-- Supplied material start --

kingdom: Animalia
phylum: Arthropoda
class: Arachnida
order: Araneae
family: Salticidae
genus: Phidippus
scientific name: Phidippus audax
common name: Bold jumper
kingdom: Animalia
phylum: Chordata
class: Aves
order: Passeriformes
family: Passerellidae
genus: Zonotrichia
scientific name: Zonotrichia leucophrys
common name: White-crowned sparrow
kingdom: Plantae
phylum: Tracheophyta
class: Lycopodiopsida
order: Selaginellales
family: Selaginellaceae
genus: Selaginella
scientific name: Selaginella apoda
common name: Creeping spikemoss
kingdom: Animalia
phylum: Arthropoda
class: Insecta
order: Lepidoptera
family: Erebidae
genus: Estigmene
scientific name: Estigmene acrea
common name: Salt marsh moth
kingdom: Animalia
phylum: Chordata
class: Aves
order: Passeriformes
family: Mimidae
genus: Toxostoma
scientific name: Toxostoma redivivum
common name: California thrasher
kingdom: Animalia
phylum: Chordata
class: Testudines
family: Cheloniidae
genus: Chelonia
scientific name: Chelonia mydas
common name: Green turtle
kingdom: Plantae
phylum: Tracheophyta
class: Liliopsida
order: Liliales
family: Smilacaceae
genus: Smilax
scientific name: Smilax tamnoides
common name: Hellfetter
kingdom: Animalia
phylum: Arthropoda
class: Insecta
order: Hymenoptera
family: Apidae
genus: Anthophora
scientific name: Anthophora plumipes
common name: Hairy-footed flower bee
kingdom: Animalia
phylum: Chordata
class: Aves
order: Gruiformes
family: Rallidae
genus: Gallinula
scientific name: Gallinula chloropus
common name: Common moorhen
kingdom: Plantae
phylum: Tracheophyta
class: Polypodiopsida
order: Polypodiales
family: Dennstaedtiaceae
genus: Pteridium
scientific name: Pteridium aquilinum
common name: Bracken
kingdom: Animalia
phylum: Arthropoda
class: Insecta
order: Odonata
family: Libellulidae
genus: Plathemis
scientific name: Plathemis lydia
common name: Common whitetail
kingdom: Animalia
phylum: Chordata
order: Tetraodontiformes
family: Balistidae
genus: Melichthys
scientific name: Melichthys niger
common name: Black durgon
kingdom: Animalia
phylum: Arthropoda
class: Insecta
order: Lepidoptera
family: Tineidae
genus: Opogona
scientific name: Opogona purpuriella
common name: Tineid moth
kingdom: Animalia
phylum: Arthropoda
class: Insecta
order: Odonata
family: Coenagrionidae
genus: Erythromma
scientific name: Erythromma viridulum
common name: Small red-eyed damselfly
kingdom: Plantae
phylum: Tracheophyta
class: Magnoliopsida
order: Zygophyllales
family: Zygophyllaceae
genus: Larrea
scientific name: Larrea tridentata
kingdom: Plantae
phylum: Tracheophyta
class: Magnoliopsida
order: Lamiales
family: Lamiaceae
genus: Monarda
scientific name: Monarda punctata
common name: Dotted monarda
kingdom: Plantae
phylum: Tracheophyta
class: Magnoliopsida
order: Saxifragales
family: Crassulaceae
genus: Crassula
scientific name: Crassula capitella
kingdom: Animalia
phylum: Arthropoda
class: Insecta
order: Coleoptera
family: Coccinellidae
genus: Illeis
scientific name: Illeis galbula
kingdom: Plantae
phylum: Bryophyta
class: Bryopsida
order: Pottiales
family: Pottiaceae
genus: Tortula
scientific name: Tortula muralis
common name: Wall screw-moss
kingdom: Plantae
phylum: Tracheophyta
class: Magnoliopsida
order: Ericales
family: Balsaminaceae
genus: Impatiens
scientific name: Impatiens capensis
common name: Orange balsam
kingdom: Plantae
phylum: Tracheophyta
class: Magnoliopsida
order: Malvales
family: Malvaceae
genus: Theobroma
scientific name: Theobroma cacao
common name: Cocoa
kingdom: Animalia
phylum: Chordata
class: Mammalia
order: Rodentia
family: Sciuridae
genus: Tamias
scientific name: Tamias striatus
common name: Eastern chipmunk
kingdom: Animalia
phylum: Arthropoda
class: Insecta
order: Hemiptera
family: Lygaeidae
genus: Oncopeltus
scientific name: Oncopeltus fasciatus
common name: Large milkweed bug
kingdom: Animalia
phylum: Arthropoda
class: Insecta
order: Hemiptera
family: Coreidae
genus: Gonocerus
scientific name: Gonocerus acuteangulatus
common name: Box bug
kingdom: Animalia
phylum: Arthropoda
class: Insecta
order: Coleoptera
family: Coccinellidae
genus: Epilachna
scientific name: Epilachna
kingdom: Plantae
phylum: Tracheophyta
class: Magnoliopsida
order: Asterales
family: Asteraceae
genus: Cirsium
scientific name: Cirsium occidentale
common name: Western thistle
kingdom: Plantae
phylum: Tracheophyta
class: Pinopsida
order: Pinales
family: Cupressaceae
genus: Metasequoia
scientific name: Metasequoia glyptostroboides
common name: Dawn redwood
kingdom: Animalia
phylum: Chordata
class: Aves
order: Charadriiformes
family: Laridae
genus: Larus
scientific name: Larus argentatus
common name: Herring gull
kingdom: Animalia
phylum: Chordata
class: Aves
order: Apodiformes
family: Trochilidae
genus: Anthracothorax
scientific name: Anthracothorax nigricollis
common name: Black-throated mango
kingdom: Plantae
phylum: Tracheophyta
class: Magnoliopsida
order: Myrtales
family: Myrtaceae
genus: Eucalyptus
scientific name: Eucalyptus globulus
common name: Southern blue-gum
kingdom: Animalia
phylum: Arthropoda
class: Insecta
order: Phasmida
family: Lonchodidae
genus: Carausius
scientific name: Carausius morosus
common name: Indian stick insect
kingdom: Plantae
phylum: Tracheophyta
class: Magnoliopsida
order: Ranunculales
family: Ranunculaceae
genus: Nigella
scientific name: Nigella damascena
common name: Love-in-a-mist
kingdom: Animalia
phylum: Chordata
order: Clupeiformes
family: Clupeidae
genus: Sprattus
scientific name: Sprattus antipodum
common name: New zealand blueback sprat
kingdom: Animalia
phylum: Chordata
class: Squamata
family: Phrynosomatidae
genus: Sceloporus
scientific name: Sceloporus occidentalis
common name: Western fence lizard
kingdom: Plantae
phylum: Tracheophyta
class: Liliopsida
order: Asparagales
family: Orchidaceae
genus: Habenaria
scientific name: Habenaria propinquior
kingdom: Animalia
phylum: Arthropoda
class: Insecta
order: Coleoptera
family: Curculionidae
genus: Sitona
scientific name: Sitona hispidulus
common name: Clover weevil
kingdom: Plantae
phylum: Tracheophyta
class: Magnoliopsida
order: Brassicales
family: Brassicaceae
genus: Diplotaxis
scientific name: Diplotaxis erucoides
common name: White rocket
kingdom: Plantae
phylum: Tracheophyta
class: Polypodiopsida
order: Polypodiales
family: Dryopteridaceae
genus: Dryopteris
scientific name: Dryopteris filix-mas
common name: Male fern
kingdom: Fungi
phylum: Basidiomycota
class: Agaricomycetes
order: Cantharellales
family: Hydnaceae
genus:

-- Supplied material end --

## Short task
Rewrite the listing above, swapping each occurrence of "common name" for "vernacular name". Keep every other word and line as it is.

## Result for this task
kingdom: Animalia
phylum: Arthropoda
class: Arachnida
order: Araneae
family: Salticidae
genus: Phidippus
scientific name: Phidippus audax
vernacular name: Bold jumper
kingdom: Animalia
phylum: Chordata
class: Aves
order: Passeriformes
family: Passerellidae
genus: Zonotrichia
scientific name: Zonotrichia leucophrys
vernacular name: White-crowned sparrow
kingdom: Plantae
phylum: Tracheophyta
class: Lycopodiopsida
order: Selaginellales
family: Selaginellaceae
genus: Selaginella
scientific name: Selaginella apoda
vernacular name: Creeping spikemoss
kingdom: Animalia
phylum: Arthropoda
class: Insecta
order: Lepidoptera
family: Erebidae
genus: Estigmene
scientific name: Estigmene acrea
vernacular name: Salt marsh moth
kingdom: Animalia
phylum: Chordata
class: Aves
order: Passeriformes
family: Mimidae
genus: Toxostoma
scientific name: Toxostoma redivivum
vernacular name: California thrasher
kingdom: Animalia
phylum: Chordata
class: Testudines
family: Cheloniidae
genus: Chelonia
scientific name: Chelonia mydas
vernacular name: Green turtle
kingdom: Plantae
phylum: Tracheophyta
class: Liliopsida
order: Liliales
family: Smilacaceae
genus: Smilax
scientific name: Smilax tamnoides
vernacular name: Hellfetter
kingdom: Animalia
phylum: Arthropoda
class: Insecta
order: Hymenoptera
family: Apidae
genus: Anthophora
scientific name: Anthophora plumipes
vernacular name: Hairy-footed flower bee
kingdom: Animalia
phylum: Chordata
class: Aves
order: Gruiformes
family: Rallidae
genus: Gallinula
scientific name: Gallinula chloropus
vernacular name: Common moorhen
kingdom: Plantae
phylum: Tracheophyta
class: Polypodiopsida
order: Polypodiales
family: Dennstaedtiaceae
genus: Pteridium
scientific name: Pteridium aquilinum
vernacular name: Bracken
kingdom: Animalia
phylum: Arthropoda
class: Insecta
order: Odonata
family: Libellulidae
genus: Plathemis
scientific name: Plathemis lydia
vernacular name: Common whitetail
kingdom: Animalia
phylum: Chordata
order: Tetraodontiformes
family: Balistidae
genus: Melichthys
scientific name: Melichthys niger
vernacular name: Black durgon
kingdom: Animalia
phylum: Arthropoda
class: Insecta
order: Lepidoptera
family: Tineidae
genus: Opogona
scientific name: Opogona purpuriella
vernacular name: Tineid moth
kingdom: Animalia
phylum: Arthropoda
class: Insecta
order: Odonata
family: Coenagrionidae
genus: Erythromma
scientific name: Erythromma viridulum
vernacular name: Small red-eyed damselfly
kingdom: Plantae
phylum: Tracheophyta
class: Magnoliopsida
order: Zygophyllales
family: Zygophyllaceae
genus: Larrea
scientific name: Larrea tridentata
kingdom: Plantae
phylum: Tracheophyta
class: Magnoliopsida
order: Lamiales
family: Lamiaceae
genus: Monarda
scientific name: Monarda punctata
vernacular name: Dotted monarda
kingdom: Plantae
phylum: Tracheophyta
class: Magnoliopsida
order: Saxifragales
family: Crassulaceae
genus: Crassula
scientific name: Crassula capitella
kingdom: Animalia
phylum: Arthropoda
class: Insecta
order: Coleoptera
family: Coccinellidae
genus: Illeis
scientific name: Illeis galbula
kingdom: Plantae
phylum: Bryophyta
class: Bryopsida
order: Pottiales
family: Pottiaceae
genus: Tortula
scientific name: Tortula muralis
vernacular name: Wall screw-moss
kingdom: Plantae
phylum: Tracheophyta
class: Magnoliopsida
order: Ericales
family: Balsaminaceae
genus: Impatiens
scientific name: Impatiens capensis
vernacular name: Orange balsam
kingdom: Plantae
phylum: Tracheophyta
class: Magnoliopsida
order: Malvales
family: Malvaceae
genus: Theobroma
scientific name: Theobroma cacao
vernacular name: Cocoa
kingdom: Animalia
phylum: Chordata
class: Mammalia
order: Rodentia
family: Sciuridae
genus: Tamias
scientific name: Tamias striatus
vernacular name: Eastern chipmunk
kingdom: Animalia
phylum: Arthropoda
class: Insecta
order: Hemiptera
family: Lygaeidae
genus: Oncopeltus
scientific name: Oncopeltus fasciatus
vernacular name: Large milkweed bug
kingdom: Animalia
phylum: Arthropoda
class: Insecta
order: Hemiptera
family: Coreidae
genus: Gonocerus
scientific name: Gonocerus acuteangulatus
vernacular name: Box bug
kingdom: Animalia
phylum: Arthropoda
class: Insecta
order: Coleoptera
family: Coccinellidae
genus: Epilachna
scientific name: Epilachna
kingdom: Plantae
phylum: Tracheophyta
class: Magnoliopsida
order: Asterales
family: Asteraceae
genus: Cirsium
scientific name: Cirsium occidentale
vernacular name: Western thistle
kingdom: Plantae
phylum: Tracheophyta
class: Pinopsida
order: Pinales
family: Cupressaceae
genus: Metasequoia
scientific name: Metasequoia glyptostroboides
vernacular name: Dawn redwood
kingdom: Animalia
phylum: Chordata
class: Aves
order: Charadriiformes
family: Laridae
genus: Larus
scientific name: Larus argentatus
vernacular name: Herring gull
kingdom: Animalia
phylum: Chordata
class: Aves
order: Apodiformes
family: Trochilidae
genus: Anthracothorax
scientific name: Anthracothorax nigricollis
vernacular name: Black-throated mango
kingdom: Plantae
phylum: Tracheophyta
class: Magnoliopsida
order: Myrtales
family: Myrtaceae
genus: Eucalyptus
scientific name: Eucalyptus globulus
vernacular name: Southern blue-gum
kingdom: Animalia
phylum: Arthropoda
class: Insecta
order: Phasmida
family: Lonchodidae
genus: Carausius
scientific name: Carausius morosus
vernacular name: Indian stick insect
kingdom: Plantae
phylum: Tracheophyta
class: Magnoliopsida
order: Ranunculales
family: Ranunculaceae
genus: Nigella
scientific name: Nigella damascena
vernacular name: Love-in-a-mist
kingdom: Animalia
phylum: Chordata
order: Clupeiformes
family: Clupeidae
genus: Sprattus
scientific name: Sprattus antipodum
vernacular name: New zealand blueback sprat
kingdom: Animalia
phylum: Chordata
class: Squamata
family: Phrynosomatidae
genus: Sceloporus
scientific name: Sceloporus occidentalis
vernacular name: Western fence lizard
kingdom: Plantae
phylum: Tracheophyta
class: Liliopsida
order: Asparagales
family: Orchidaceae
genus: Habenaria
scientific name: Habenaria propinquior
kingdom: Animalia
phylum: Arthropoda
class: Insecta
order: Coleoptera
family: Curculionidae
genus: Sitona
scientific name: Sitona hispidulus
vernacular name: Clover weevil
kingdom: Plantae
phylum: Tracheophyta
class: Magnoliopsida
order: Brassicales
family: Brassicaceae
genus: Diplotaxis
scientific name: Diplotaxis erucoides
vernacular name: White rocket
kingdom: Plantae
phylum: Tracheophyta
class: Polypodiopsida
order: Polypodiales
family: Dryopteridaceae
genus: Dryopteris
scientific name: Dryopteris filix-mas
vernacular name: Male fern
kingdom: Fungi
phylum: Basidiomycota
class: Agaricomycetes
order: Cantharellales
family: Hydnaceae
genus:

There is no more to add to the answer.